**Required task**: Can you summarize the book review below in two sentences?

**Source passage**:
=====
By Leslie Lindsay
A dazzling debut about a white girl and a black woman from different worlds, drawn together by tragedy set in South America.
I’ll be honest: I’ve never read anything like it; but HUM IF YOU DON’T KNOW THE WORDS (July 11, 2017 Putnam Books) absolutely amazed and entranced me. I didn’t know much about Apartheid South Africa and Bianca Marais’s richly told story brought it to light.
Through the alternating voices of the two main characters, (9/10 year old) Robin and her black maid, Beauty, we fall into a deeply moving story of love, loss, sacrifice, racism, mothers and daughters, and so much more. It’s so deep and so multifaceted, it’s really hard to summarize HUM IF YOU DON’T KNOW THE WORDS; I might go so far as to say it’s required reading given the political, social, and economic state of our world.
Life under Apartheid created a stable and secure world for Robin Conrad who lived at home with her mother and father (a manager at a local gold mine) in the late 1970s. But in the same country, worlds apart, Beauty Mbali, a Xhosa woman in a rural village in the homeland of the Transkei, struggles to raise her own children after her husband’s death (he worked in those mines Robin’s dad managed). And then the unimaginable happens: the Soweto Uprising, a protest against black students ignites racial and political unrest. Life changes.
=====
**Material**:
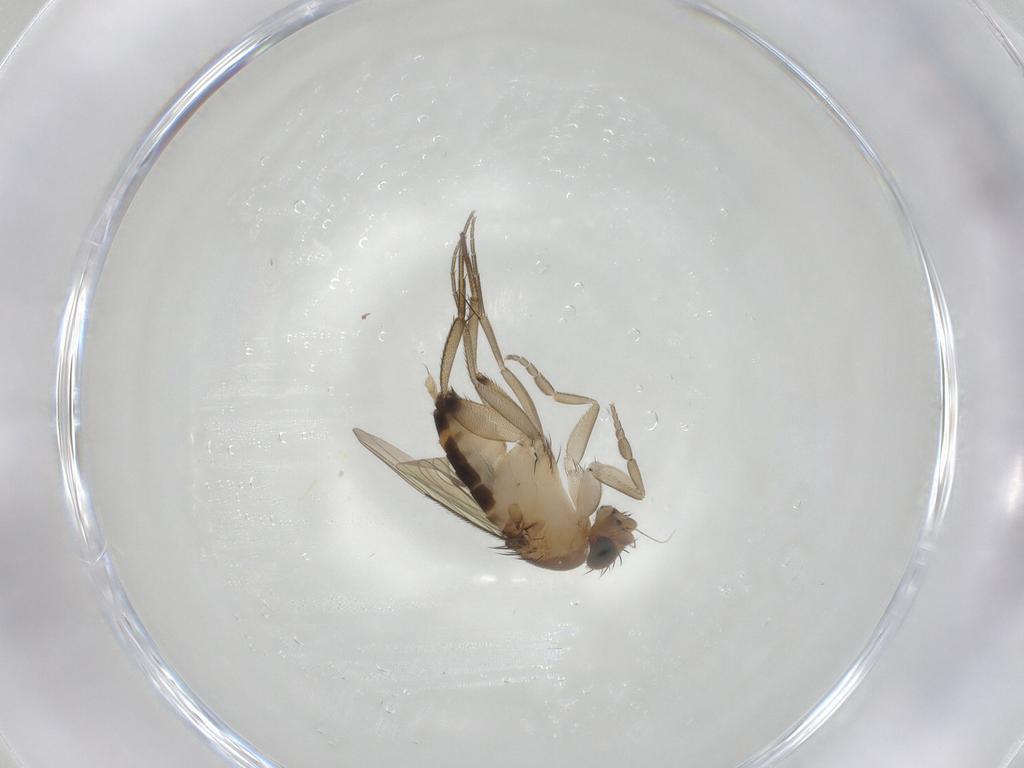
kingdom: Animalia
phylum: Arthropoda
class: Insecta
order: Diptera
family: Phoridae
=====
**Output of the task**: The reviewer was amazed and entranced by Bianca Marais's HUM IF YOU DON'T KNOW THE WORDS, which brought Apartheid South Africa to light for them and which they suggest may be required reading. Told in the alternating voices of Robin Conrad, a girl living a secure life with her parents in the late 1970s, and Beauty Mbali, a Xhosa widow raising her children in the Transkei, the story follows how their lives change when the Soweto Uprising ignites racial and political unrest.